Civile

Amministratore di sostegno a chi cade vittima di «truffe amorose» online

Disposta la misura di protezione per una donna di 60 anni che inviava denaro a sconosciuti con cui chattava

di Marisa Marraffino

Cade vittima di “truffe amorose” sui social network, marito e figlie le fanno nominare l’amministratore di sostegno. È capitato a Ravenna dove una donna di 60 anni aveva dilapidato 43mila euro donandoli a sconosciuti che l’avevano contattata su Facebook. È la prima volta che i giudici (Tribunale di Ravenna, sentenza 102 del 4 febbraio 2021) si pronunciano sulla necessità di una misura di protezione in favore di chi regala ingenti somme di denaro a utenti conosciuti online.

La vicenda

Da circa sei anni la donna passava ore a chattare con persone di sesso maschile di origine straniera che dicevano di essere in difficoltà e di volerle bene. A quel punto scattava la trappola, la donna si impietosiva ed elargiva cospicue somme di denaro ai suoi interlocutori, mai incontrati nel mondo reale e a volte neppure mai visti attraverso webcam.

La famiglia ricorre al tribunale dopo due donazioni di 35mila e 8mila euro effettuate a un tale “Winston”, conosciuto dalla donna su Facebook e visto una sola volta attraverso una videochiamata, perché questi le aveva riferito di avere bisogno di aiuto, e a un tale “Patrick”, mai visto, ma che avrebbe promesso di andare a trovarla.

Per il marito e le figlie la donna aveva perso ogni contatto con la realtà, arrivando addirittura a credere di avere un’altra figlia e un marito all’estero ai quali avrebbe inviato del denaro.

In tribunale la donna si era difesa sostenendo di sentirsi sola anche all’interno della propria famiglia, ma di non essere affetta da alcuna patologia psichiatrica.
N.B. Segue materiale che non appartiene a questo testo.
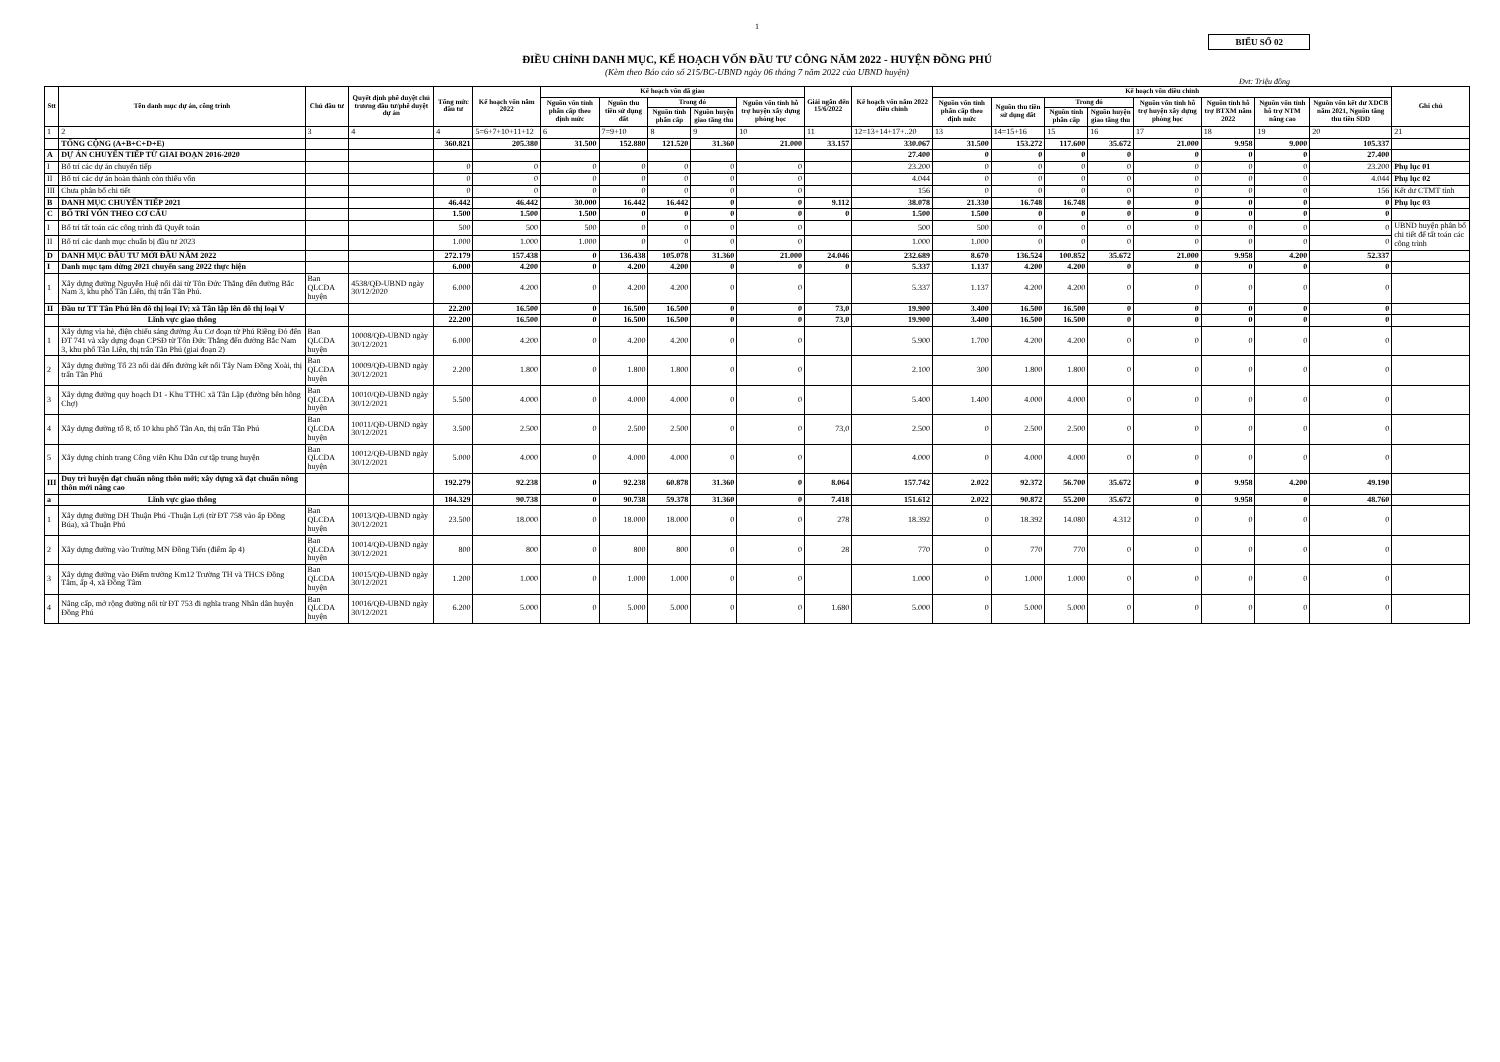1
BIỂU SỐ 02
ĐIỀU CHỈNH DANH MỤC, KẾ HOẠCH VỐN ĐẦU TƯ CÔNG NĂM 2022 - HUYỆN ĐỒNG PHÚ
(Kèm theo Báo cáo số 215/BC-UBND ngày 06 tháng 7 năm 2022 của UBND huyện)
Đvt: Triệu đồng
| Stt | Tên danh mục dự án, công trình | Chủ đầu tư | Quyết định phê duyệt chủ trương đầu tư/phê duyệt dự án | Tổng mức đầu tư | Kế hoạch vốn năm 2022 | Kế hoạch vốn đã giao | | | | | Giải ngân đến 15/6/2022 | Kế hoạch vốn năm 2022 điều chỉnh | Kế hoạch vốn điều chỉnh | | | | | | | | Ghi chú |
| --- | --- | --- | --- | --- | --- | --- | --- | --- | --- | --- | --- | --- | --- | --- | --- | --- | --- | --- | --- | --- | --- |
| | | | | | | Nguồn vốn tỉnh phân cấp theo định mức | Nguồn thu tiền sử dụng đất | Trong đó | | Nguồn vốn tỉnh hỗ trợ huyện xây dựng phòng học | | | Nguồn vốn tỉnh phân cấp theo định mức | Nguồn thu tiền sử dụng đất | Trong đó | | Nguồn vốn tỉnh hỗ trợ huyện xây dựng phòng học | Nguồn tỉnh hỗ trợ BTXM năm 2022 | Nguồn vốn tỉnh hỗ trợ NTM nâng cao | Nguồn vốn kết dư XDCB năm 2021, Nguồn tăng thu tiền SDD | |
| | | | | | | | | Nguồn tỉnh phân cấp | Nguồn huyện giao tăng thu | | | | | | Nguồn tỉnh phân cấp | Nguồn huyện giao tăng thu | | | | | |
| 1 | 2 | 3 | 4 | 4 | 5=6+7+10+11+12 | 6 | 7=9+10 | 8 | 9 | 10 | 11 | 12=13+14+17+..20 | 13 | 14=15+16 | 15 | 16 | 17 | 18 | 19 | 20 | 21 |
| | TỔNG CỘNG (A+B+C+D+E) | | | 360.821 | 205.380 | 31.500 | 152.880 | 121.520 | 31.360 | 21.000 | 33.157 | 330.067 | 31.500 | 153.272 | 117.600 | 35.672 | 21.000 | 9.958 | 9.000 | 105.337 | |
| A | DỰ ÁN CHUYỂN TIẾP TỪ GIAI ĐOẠN 2016-2020 | | | | | | | | | | | 27.400 | 0 | 0 | 0 | 0 | 0 | 0 | 0 | 27.400 | |
| I | Bố trí các dự án chuyển tiếp | | | 0 | 0 | 0 | 0 | 0 | 0 | 0 | | 23.200 | 0 | 0 | 0 | 0 | 0 | 0 | 0 | 23.200 | Phụ lục 01 |
| II | Bố trí các dự án hoàn thành còn thiếu vốn | | | 0 | 0 | 0 | 0 | 0 | 0 | 0 | | 4.044 | 0 | 0 | 0 | 0 | 0 | 0 | 0 | 4.044 | Phụ lục 02 |
| III | Chưa phân bổ chi tiết | | | 0 | 0 | 0 | 0 | 0 | 0 | 0 | | 156 | 0 | 0 | 0 | 0 | 0 | 0 | 0 | 156 | Kết dư CTMT tỉnh |
| B | DANH MỤC CHUYỂN TIẾP 2021 | | | 46.442 | 46.442 | 30.000 | 16.442 | 16.442 | 0 | 0 | 9.112 | 38.078 | 21.330 | 16.748 | 16.748 | 0 | 0 | 0 | 0 | 0 | Phụ lục 03 |
| C | BỐ TRÍ VỐN THEO CƠ CẤU | | | 1.500 | 1.500 | 1.500 | 0 | 0 | 0 | 0 | 0 | 1.500 | 1.500 | 0 | 0 | 0 | 0 | 0 | 0 | 0 | |
| I | Bố trí tất toán các công trình đã Quyết toán | | | 500 | 500 | 500 | 0 | 0 | 0 | 0 | | 500 | 500 | 0 | 0 | 0 | 0 | 0 | 0 | 0 | UBND huyện phân bổ chi tiết để tất toán các công trình |
| II | Bố trí các danh mục chuẩn bị đầu tư 2023 | | | 1.000 | 1.000 | 1.000 | 0 | 0 | 0 | 0 | | 1.000 | 1.000 | 0 | 0 | 0 | 0 | 0 | 0 | 0 | |
| D | DANH MỤC ĐẦU TƯ MỚI ĐẦU NĂM 2022 | | | 272.179 | 157.438 | 0 | 136.438 | 105.078 | 31.360 | 21.000 | 24.046 | 232.689 | 8.670 | 136.524 | 100.852 | 35.672 | 21.000 | 9.958 | 4.200 | 52.337 | |
| I | Danh mục tạm dừng 2021 chuyển sang 2022 thực hiện | | | 6.000 | 4.200 | 0 | 4.200 | 4.200 | 0 | 0 | 0 | 5.337 | 1.137 | 4.200 | 4.200 | 0 | 0 | 0 | 0 | 0 | |
| 1 | Xây dựng đường Nguyễn Huệ nối dài từ Tôn Đức Thắng đến đường Bắc Nam 3, khu phố Tân Liên, thị trấn Tân Phú. | Ban QLCDA huyện | 4538/QĐ-UBND ngày 30/12/2020 | 6.000 | 4.200 | 0 | 4.200 | 4.200 | 0 | 0 | | 5.337 | 1.137 | 4.200 | 4.200 | 0 | 0 | 0 | 0 | 0 | |
| II | Đầu tư TT Tân Phú lên đô thị loại IV; xã Tân lập lên đô thị loại V | | | 22.200 | 16.500 | 0 | 16.500 | 16.500 | 0 | 0 | 73,0 | 19.900 | 3.400 | 16.500 | 16.500 | 0 | 0 | 0 | 0 | 0 | |
| | Lĩnh vực giao thông | | | 22.200 | 16.500 | 0 | 16.500 | 16.500 | 0 | 0 | 73,0 | 19.900 | 3.400 | 16.500 | 16.500 | 0 | 0 | 0 | 0 | 0 | |
| 1 | Xây dựng vỉa hè, điện chiếu sáng đường Âu Cơ đoạn từ Phú Riềng Đỏ đến ĐT 741 và xây dựng đoạn CPSĐ từ Tôn Đức Thắng đến đường Bắc Nam 3, khu phố Tân Liên, thị trấn Tân Phú (giai đoạn 2) | Ban QLCDA huyện | 10008/QĐ-UBND ngày 30/12/2021 | 6.000 | 4.200 | 0 | 4.200 | 4.200 | 0 | 0 | | 5.900 | 1.700 | 4.200 | 4.200 | 0 | 0 | 0 | 0 | 0 | |
| 2 | Xây dựng đường Tổ 23 nối dài đến đường kết nối Tây Nam Đồng Xoài, thị trấn Tân Phú | Ban QLCDA huyện | 10009/QĐ-UBND ngày 30/12/2021 | 2.200 | 1.800 | 0 | 1.800 | 1.800 | 0 | 0 | | 2.100 | 300 | 1.800 | 1.800 | 0 | 0 | 0 | 0 | 0 | |
| 3 | Xây dựng đường quy hoạch D1 - Khu TTHC xã Tân Lập (đường bên hông Chợ) | Ban QLCDA huyện | 10010/QĐ-UBND ngày 30/12/2021 | 5.500 | 4.000 | 0 | 4.000 | 4.000 | 0 | 0 | | 5.400 | 1.400 | 4.000 | 4.000 | 0 | 0 | 0 | 0 | 0 | |
| 4 | Xây dựng đường tổ 8, tổ 10 khu phố Tân An, thị trấn Tân Phú | Ban QLCDA huyện | 10011/QĐ-UBND ngày 30/12/2021 | 3.500 | 2.500 | 0 | 2.500 | 2.500 | 0 | 0 | 73,0 | 2.500 | 0 | 2.500 | 2.500 | 0 | 0 | 0 | 0 | 0 | |
| 5 | Xây dựng chỉnh trang Công viên Khu Dân cư tập trung huyện | Ban QLCDA huyện | 10012/QĐ-UBND ngày 30/12/2021 | 5.000 | 4.000 | 0 | 4.000 | 4.000 | 0 | 0 | | 4.000 | 0 | 4.000 | 4.000 | 0 | 0 | 0 | 0 | 0 | |
| III | Duy trì huyện đạt chuẩn nông thôn mới; xây dựng xã đạt chuẩn nông thôn mới nâng cao | | | 192.279 | 92.238 | 0 | 92.238 | 60.878 | 31.360 | 0 | 8.064 | 157.742 | 2.022 | 92.372 | 56.700 | 35.672 | 0 | 9.958 | 4.200 | 49.190 | |
| a | Lĩnh vực giao thông | | | 184.329 | 90.738 | 0 | 90.738 | 59.378 | 31.360 | 0 | 7.418 | 151.612 | 2.022 | 90.872 | 55.200 | 35.672 | 0 | 9.958 | 0 | 48.760 | |
| 1 | Xây dựng đường DH Thuận Phú -Thuận Lợi (từ ĐT 758 vào ấp Đồng Búa), xã Thuận Phú | Ban QLCDA huyện | 10013/QĐ-UBND ngày 30/12/2021 | 23.500 | 18.000 | 0 | 18.000 | 18.000 | 0 | 0 | 278 | 18.392 | 0 | 18.392 | 14.080 | 4.312 | 0 | 0 | 0 | 0 | |
| 2 | Xây dựng đường vào Trường MN Đồng Tiến (điểm ấp 4) | Ban QLCDA huyện | 10014/QĐ-UBND ngày 30/12/2021 | 800 | 800 | 0 | 800 | 800 | 0 | 0 | 28 | 770 | 0 | 770 | 770 | 0 | 0 | 0 | 0 | 0 | |
| 3 | Xây dựng đường vào Điểm trường Km12 Trường TH và THCS Đồng Tâm, ấp 4, xã Đồng Tâm | Ban QLCDA huyện | 10015/QĐ-UBND ngày 30/12/2021 | 1.200 | 1.000 | 0 | 1.000 | 1.000 | 0 | 0 | | 1.000 | 0 | 1.000 | 1.000 | 0 | 0 | 0 | 0 | 0 | |
| 4 | Nâng cấp, mở rộng đường nối từ ĐT 753 đi nghĩa trang Nhân dân huyện Đồng Phú | Ban QLCDA huyện | 10016/QĐ-UBND ngày 30/12/2021 | 6.200 | 5.000 | 0 | 5.000 | 5.000 | 0 | 0 | 1.680 | 5.000 | 0 | 5.000 | 5.000 | 0 | 0 | 0 | 0 | 0 | |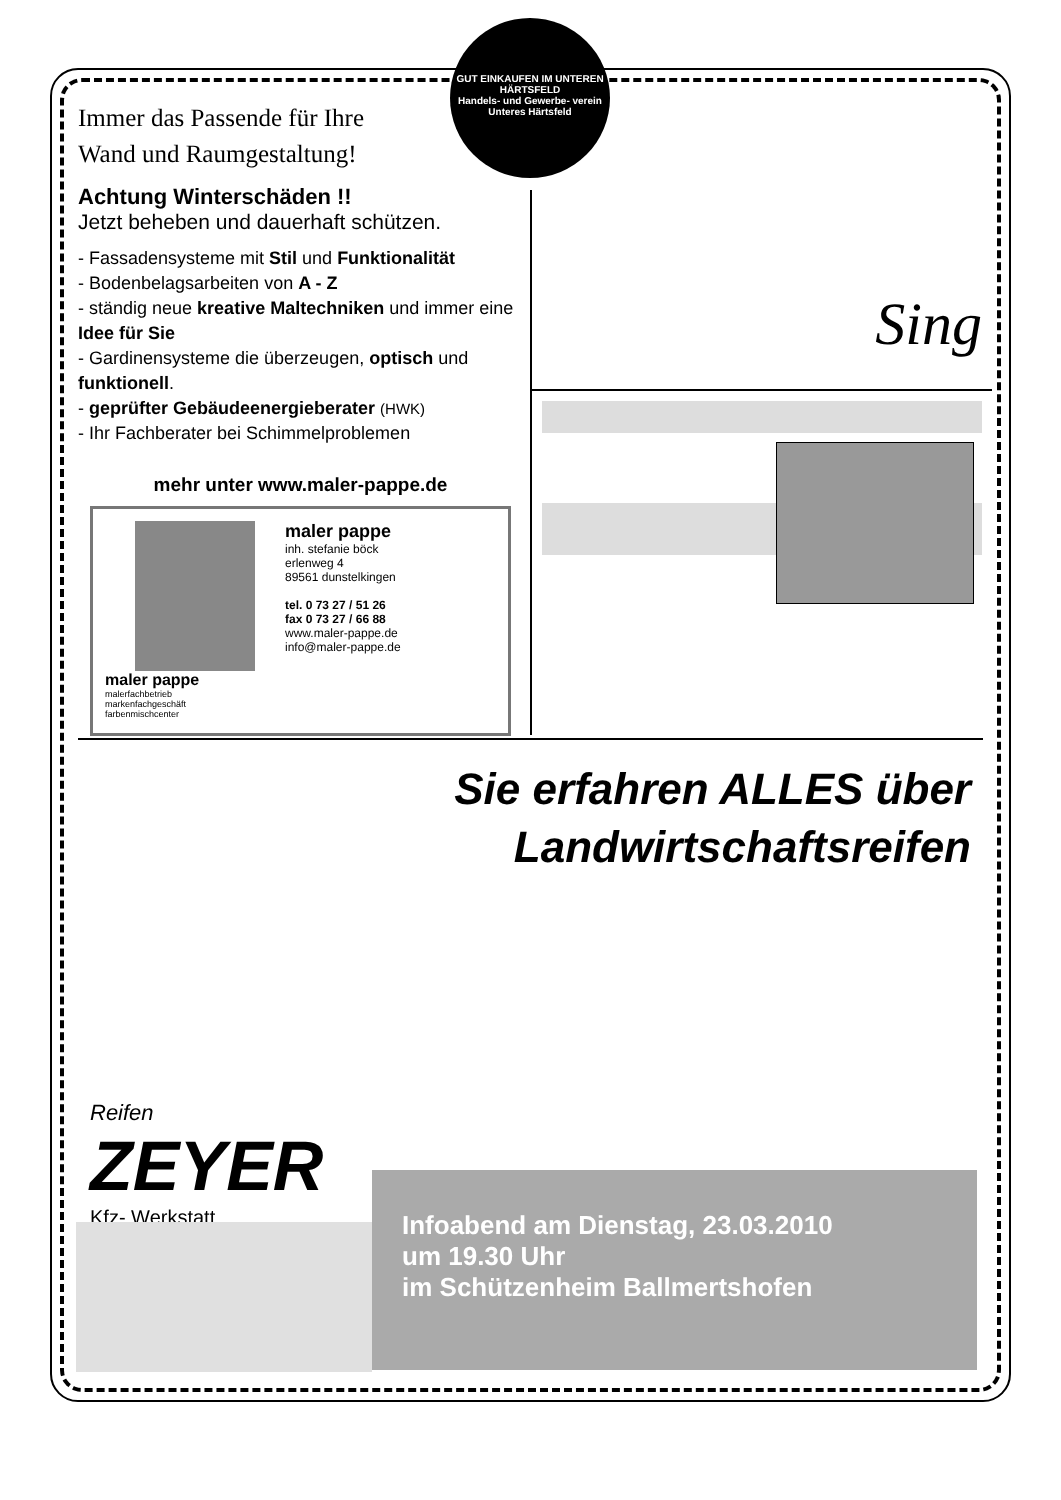GUT EINKAUFEN IM UNTEREN HÄRTSFELD
Handels- und Gewerbe- verein
Unteres Härtsfeld
Immer das Passende für Ihre
Wand und Raumgestaltung!
Achtung Winterschäden !!
Jetzt beheben und dauerhaft schützen.
- Fassadensysteme mit Stil und Funktionalität
- Bodenbelagsarbeiten von A - Z
- ständig neue kreative Maltechniken und immer eine Idee für Sie
- Gardinensysteme die überzeugen, optisch und funktionell.
- geprüfter Gebäudeenergieberater (HWK)
- Ihr Fachberater bei Schimmelproblemen
mehr unter www.maler-pappe.de
maler pappe
malerfachbetrieb
markenfachgeschäft
farbenmischcenter
maler pappe
inh. stefanie böck
erlenweg 4
89561 dunstelkingen
tel. 0 73 27 / 51 26
fax 0 73 27 / 66 88
www.maler-pappe.de
info@maler-pappe.de
Sing
Sie erfahren ALLES über
Landwirtschaftsreifen
Reifen
ZEYER
Kfz- Werkstatt
Infoabend am Dienstag, 23.03.2010
um 19.30 Uhr
im Schützenheim Ballmertshofen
Al giudice aveva dichiarato che internet rappresentava per lei l’occasione per creare nuove amicizie, di cui poi era rimasta vittima, ma di essere perfettamente in grado di badare a se stessa.

La decisione

Di diverso avviso il Tribunale di Ravenna, che ha considerato la donna non padrona delle proprie azioni e quindi bisognosa di una misura di protezione, individuata nella nomina di un amministratore di sostegno, che per il futuro le impedirà di sperperare online il proprio denaro.

La famiglia aveva chiesto la dichiarazione di inabilità per la donna, ma la nomina dell’amministratore di sostegno è stata ritenuta dal tribunale più duttile anche perché potrebbe essere più facilmente revocata nel caso in cui la donna tornasse in sé.

Per il giudice la prodigalità, anche quando non deriva da una malattia o infermità, se si concretizza in un rischio eccessivo e non giustificato, può far scattare la tutela. Lo stesso principio vale per i casi di ludopatia, in cui la nomina di un amministratore di sostegno è servita a garantire che interi patrimoni non venissero dissipati per assecondare la dipendenza dal gioco di chi ne è vittima (Tribunale di Modena, sentenza 1196 del 22 luglio 2019).

Dal punto di vista penale le cosiddette “truffe amorose” invece sono approdate fino alla Corte di cassazione che le ha qualificate come manipolazioni mentali idonee a raggirare la vittima, convincendola a compiere azioni mossa dalla falsa convinzione dei sentimenti provati dal suo interlocutore e dai progetti di vita più volte prospettati (Corte di cassazione, sentenza 25165 del 6 giugno 2019).

E il Tribunale di Catania, con la sentenza 3562 del 13 novembre 2020, ha condannato a 5 anni di reclusione senza attenuanti due imputati che su Facebook avevano messo in scena una truffa affettiva, fingendo di essere una giovane donna tedesca maltrattata dal marito. Per la fuga in Italia e per coronare il “sogno d'amore” della vittima avevano chiesto ingenti somme di denaro. A incastrarli le chat e le intercettazioni disposte dopo la querela dell’uomo.